Studying American folk art has shown me time and time again how the creative products of an artist can mask the turbulent life from which they had sprung. This is particularly true of a group of painters who were active in Southeastern Pennsylvania in the late nineteenth century. These folk artists were prone to heavy drinking, which resulted in poverty and homelessness. But they had two things going for them; they knew where they could go to get back on their feet, and they could paint breathtakingly beautiful scenery of their favorite havens.
The artists were Charles C. Hoffmann, John Rasmussen, and Louis Mader, and their principal refuge was the Berks County Almshouse in Reading, Pennsylvania. Beginning in the 1870s with Hoffmann, they painted stunning birds-eye views of the Almshouse during their residencies. These large works of art documented the buildings, grounds, and activities of the institution in painstaking detail and bright colors, and were the perfect keepsake for the Almshouse Stewards or Board members who commissioned them.
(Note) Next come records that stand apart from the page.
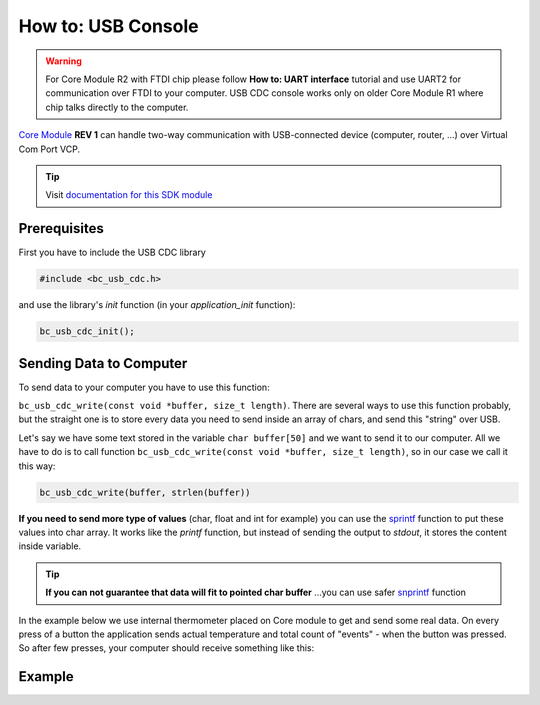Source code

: ###################
How to: USB Console
###################

.. warning::

    For Core Module R2 with FTDI chip please follow **How to: UART interface** tutorial and use UART2 for communication over FTDI to your computer.
    USB CDC console works only on older Core Module R1 where chip talks directly to the computer.

`Core Module <https://shop.hardwario.com/core-module/>`_ **REV 1** can handle two-way communication with USB-connected device (computer, router, ...)
over Virtual Com Port VCP.

.. tip::

    Visit `documentation for this SDK module <https://sdk.hardwario.com/group__bc__usb__cdc.html>`_

*************
Prerequisites
*************

First you have to include the USB CDC library

.. code-block:: c

    #include <bc_usb_cdc.h>

and use the library's *init* function (in your *application_init* function):

.. code-block:: c

    bc_usb_cdc_init();

************************
Sending Data to Computer
************************

To send data to your computer you have to use this function:

``bc_usb_cdc_write(const void *buffer, size_t length)``.
There are several ways to use this function probably, but the straight one is to store every data you need to send inside an array of chars,
and send this "string" over USB.

Let's say we have some text stored in the variable ``char buffer[50]`` and we want to send it to our computer.
All we have to do is to call function ``bc_usb_cdc_write(const void *buffer, size_t length)``, so in our case we call it this way:

.. code-block:: c

    bc_usb_cdc_write(buffer, strlen(buffer))

**If you need to send more type of values** (char, float and int for example) you can use the `sprintf <http://www.cplusplus.com/reference/cstdio/sprintf/>`_
function to put these values into char array.
It works like the *printf* function, but instead of sending the output to *stdout*, it stores the content inside variable.

.. tip::

    **If you can not guarantee that data will fit to pointed char buffer**
    ...you can use safer `snprintf <http://www.cplusplus.com/reference/cstdio/snprintf/>`_ function

In the example below we use internal thermometer placed on Core module to get and send some real data.
On every press of a button the application sends actual temperature and total count of "events" - when the button was pressed.
So after few presses, your computer should receive something like this:

.. code-block:: console
    :linenos:

    Temperature: 26.437500
    #3
    Temperature: 26.437500
    #4
    Temperature: 26.437500
    #5
    Temperature: 26.687500
    #6

*******
Example
*******

.. code-block:: c
    :linenos:

    #include <bcl.h>
    #include <bc_usb_cdc.h>

    bc_button_t button;
    bc_tmp112_t temp;

    float temperature = 0.0;
    int numberOfMeasurements = 0;

    void button_event_handler(bc_button_t *self, bc_button_event_t event, void *event_param)
    {
        (void) self;
        (void) event_param;

        if (event == BC_BUTTON_EVENT_PRESS)
        {
            numberOfMeasurements++;
            bc_tmp112_measure(&temp);
            bc_tmp112_get_temperature_celsius(&temp, &temperature);

            char buffer[100];

            sprintf(buffer, "Temperature: %f\r\n#%d\r\n", temperature, numberOfMeasurements);
            bc_usb_cdc_write(buffer, strlen(buffer));
        }
    }


    void application_init(void)
    {
        bc_button_init(&button, BC_GPIO_BUTTON, BC_GPIO_PULL_DOWN,0);
        bc_button_set_event_handler(&button, button_event_handler, NULL);

        bc_usb_cdc_init();

        bc_tmp112_init(&temp, BC_I2C_I2C0, 0x49);
        bc_tmp112_measure(&temp);
    }
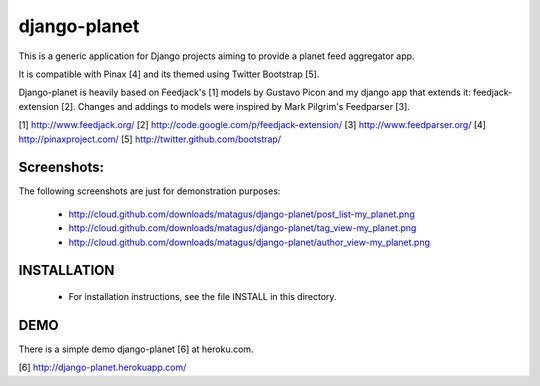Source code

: django-planet
=============

This is a generic application for Django projects aiming to provide a planet
feed aggregator app. 

It is compatible with Pinax [4] and its themed using Twitter Bootstrap [5].

Django-planet is heavily based on Feedjack's [1] models by Gustavo Picon and my
django app that extends it: feedjack-extension [2]. Changes and addings to
models were inspired by Mark Pilgrim's Feedparser [3].

[1] http://www.feedjack.org/
[2] http://code.google.com/p/feedjack-extension/
[3] http://www.feedparser.org/
[4] http://pinaxproject.com/
[5] http://twitter.github.com/bootstrap/

Screenshots:
------------

The following screenshots are just for demonstration purposes:

   * http://cloud.github.com/downloads/matagus/django-planet/post_list-my_planet.png
   * http://cloud.github.com/downloads/matagus/django-planet/tag_view-my_planet.png
   * http://cloud.github.com/downloads/matagus/django-planet/author_view-my_planet.png

INSTALLATION
------------

    * For installation instructions, see the file INSTALL in this directory.

DEMO
----

There is a simple demo django-planet [6] at heroku.com.

[6] http://django-planet.herokuapp.com/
We are fortunate to have an exceptional Rasmussen in the Fenimore Art Museum collection. The work is painted on tin, dated 1881, and is quite large at roughly 39" x 46". Rasmussen came along a few years later than Hoffmann, and may have seen some of his work in the Almshouse when he was there. He obviously admired Hoffmann's style, as he emulated it in his own works. Here we can see the main campus of the Almshouse strikingly rendered in a large oval at the center, with vignettes of singular structures in each corner and a large decorative patriotic flourish at the top. A tour-de-force of topographical folk painting.
I should note that the main building at the center was where most of the residents stayed; one wing was for the men, the other for women. Other areas of the grounds show a pump house, a schoolhouse, a church, and quite a few fields where a variety of crops are cultivated. All in all, it is a vision of a self-sustaining community. It wasn't all utopian harmony, of course. The building at the lower right (seen in the detail below), with the high enclosure just outside, was for the housing of mentally ill residents who were prone to violence.
The general feeling, however, is one of happiness, plentitude, and safety from the vicissitudes of life. This refuge was only temporary for some, like Hoffmann, who used his skill as an artist to earn his way out. Repeatedly. It was his great misfortune that his alcoholism would not allow him to keep company with money for very long, and he found himself back in the Almshouse in short order. He would then repeat the vicious cycle by painting more of these views to get back out.
We do not know enough about Rasmussen to make the same conclusion, but Hoffmann's experience makes it hard to look at these outwardly joyous paintings without seeing the tragic combination of artistic talent and human frailty that gave them life.